Wednesday, October 18, 2017

The Church of Trump?

In my new satirical novel Trump Card, members of a laughably inept religious cult calling themselves the "Sons of Kek" make repeated failed attempts on my plucky teen heroine's life because she poses a threat to their beloved President Trump. But according to a man named Greg Piatek, his support for Donald Trump really does constitute a religious belief. Piatek is suing a New York City bar for religious discrimination after he was criticized for wearing a Make America Great Again baseball cap and eventually ejected from the establishment.

Piatek claims he spent his time at The Happiest Hour wearing the most controversial hat in the world, the red Make America Great Again baseball cap. According to him, he was called a “terrible person” by one bartender, that another the bartender ignored him, asking if the hat was a “joke” while serving him and yet another cut him off. Ultimately, he alleges, a bouncer kicked him out at the manager’s request. The management at The Happiest Hour denies every part of Piatek's story.

Now, Piatek has slapped the bar with a “discriminatory conduct” lawsuit alleging “anxiety and severe emotional distress,” according to the Gothamist. This he said-they-said legal kerfuffle has taken on religious proportions as the Trump supporter is claiming his reverence for the president — signaled by his red hat — should have the same legal protections as any religion.

"A religious belief can appear to every other member of the human race preposterous, yet still be entitled to protection,” say the legal briefs field on behalf of Piatek. As part of a claimed “protected class,” Piatek was "adhering to his closely held spiritual beliefs by adorning the hat in question,” says his attorney. According to him, the MAGA hat, emblazoned with a logo for a race the highest political office in the nation “transcends the political realm.” Eighty-sixing Piatek, the lawsuit claims, is little different than, say, denying service to a believer because they wore a veil, cross or yarmulke.

As mentioned, the manager of The Happiest Hour denies Piatek’s story, reasoning that he must have had a good time because of his tip noted on the receipts provided. Piatek, however, says the night at The Happiest Hour was “the most discriminatory, humiliating and 'Saddest Hour' of his life."His attorney says his client has "such a good heart that he’s going to tip no matter” the service or discriminatory treatment.

First off, the Constitution is pretty clear that political affiliations and religious beliefs are two entirely separate things. Second, even if Piatek's story is true, the missing piece is how he behaved in response to the bartenders not thinking much of his hat. It seems to me that if Piatek's political affiliation was why he was thrown out, why did the bartenders serve him at all? On the other hand, if he became belligerent or highly intoxicated, the managers of the bar had every right to throw him out.

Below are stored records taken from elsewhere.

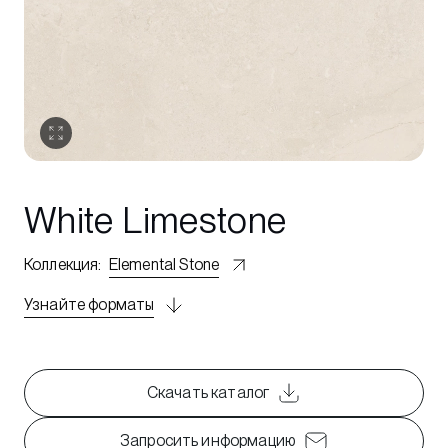
White Limestone
Коллекция
:
Elemental Stone
Узнайте форматы
Скачать каталог
Запросить информацию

This would also be true in a more unambiguous case involving religion. Let's say that a fire-and-brimstone preacher showed up at the bar and started arguing with patrons. The preacher in that case would obviously be motivated by religious beliefs, but those beliefs don't confer the right to act out and make other patrons uncomfortable. I have no idea whether Piatek did anything like that, but it's also not clear that any of it happened as Piatek claims.

To be clear, even though I'm about as far from a Trump supporter as you can get, I don't think it's cool for a business to refuse service to someone based only on their political beliefs. At the same time, though, I don't think it rises to the same level as religious discrimination or that it ever should.